China invests in Nepal as gateway to India's huge markets
Spending on billion-dollar infrastructure projects also seen as strategy to quell unrest
China's ambassador to Kathmandu was recently pictured in a traditional Nepali cap and silk scarf, digging with a spade to symbolise the laying of the foundations of a new dry port near the Tibet border.
The photo opportunity marked the latest in a series of major projects that underscore China's growing economic influence in Nepal, where it is building roads and investing billions of dollars.
Other Chinese projects in its impoverished, electricity-starved Himalayan neighbour include a US$1.6 billion hydropower plant which is expected to end power outages that extend to 14 hours a day in winter. Meanwhile China recently completed a 22-kilometre stretch of road in central Nepal connecting the country's southern plains with the Tibetan county of Kyirong, to form the shortest motorable overland route between China and India.

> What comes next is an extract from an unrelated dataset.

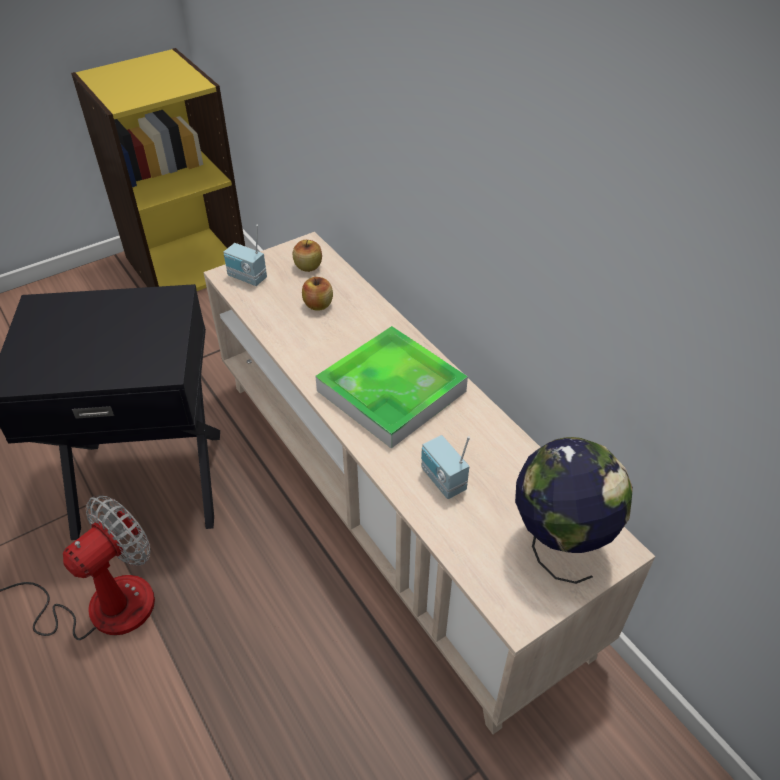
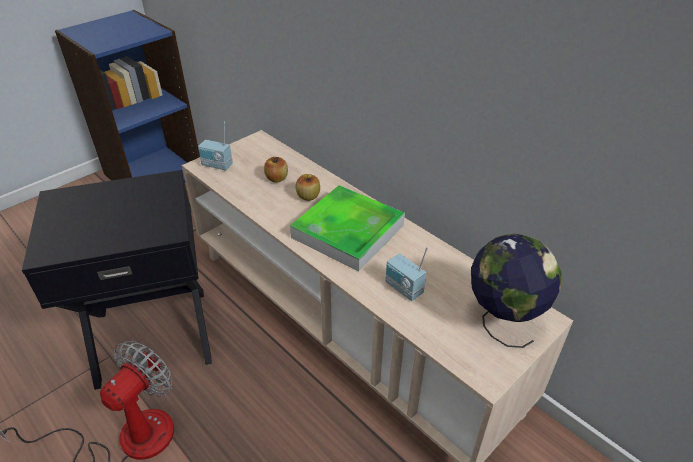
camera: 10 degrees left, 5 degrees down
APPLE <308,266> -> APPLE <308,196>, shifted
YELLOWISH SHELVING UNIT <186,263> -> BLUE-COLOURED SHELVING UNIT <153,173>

Analysts have questioned whether China's largesse is a gesture to a neighbour in need, or the result of a foreign policy which increasingly sees Nepal's roads and dry ports as a doorway to the huge markets of India.
"I am sure that these infrastructure projects will help win influence in Nepal but they will serve a dual purpose," said Purna Basnet, a Nepalese political commentator. "It will be easier for China to supply goods to India via Nepal. There is even a talk of connecting Kathmandu with their rail networks in Tibet."
Nepal has always been in the shadow of its southern neighbour India. Since the end of a bloody decade-long civil war in 2006 and the emergence of the Maoist rebels as the largest political party, China has been gradually making inroads as a counterweight to India.
Chinese ambassador Yang Houlan outlined Beijing's vision of Kathmandu as a trade gateway to New Delhi in a recent op-ed article in Nepal's English-language Republica newspaper, noting that the huge common market between China and South Asia provides great economic opportunities for both sides.
Many observers see China's investment in Nepal as a vital part of its strategy for quelling unrest at home: China is a country of 55 ethnic minorities where poverty is a major threat to security.
"In Tibet, unrest has significantly increased, so Chinese investment in Nepal should be understood in the context of China's integrity, which is very important for the giant nation," said Kathmandu-based strategic affairs analyst Lekhnath Paudel.